§ **Goal of the exercise**
Give only the number of lines in the data that include the string "https".

§ **Study material**
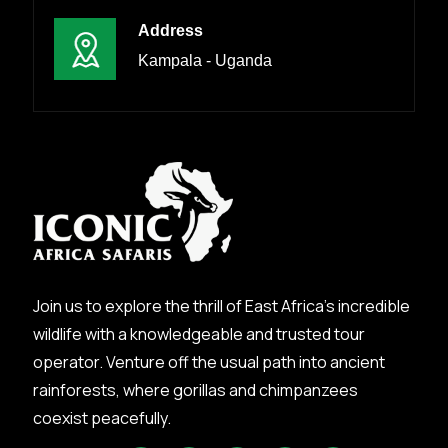
Address
Kampala - Uganda
Join us to explore the thrill of East Africa’s incredible
wildlife with a knowledgeable and trusted tour
operator. Venture off the usual path into ancient
rainforests, where gorillas and chimpanzees
coexist peacefully.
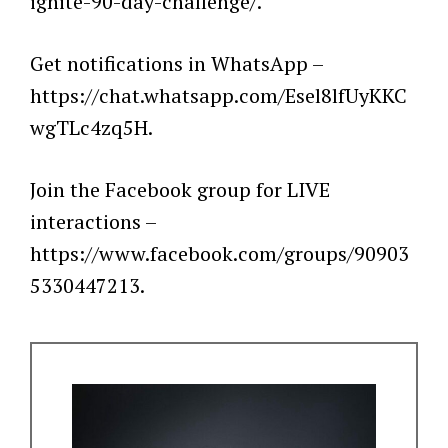
ignite-90-day-challenge/.
Get notifications in WhatsApp –
https://chat.whatsapp.com/Esel8lfUyKKC
wgTLc4zq5H.
Join the Facebook group for LIVE
interactions –
https://www.facebook.com/groups/90903
5330447213.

§ **Response area**
2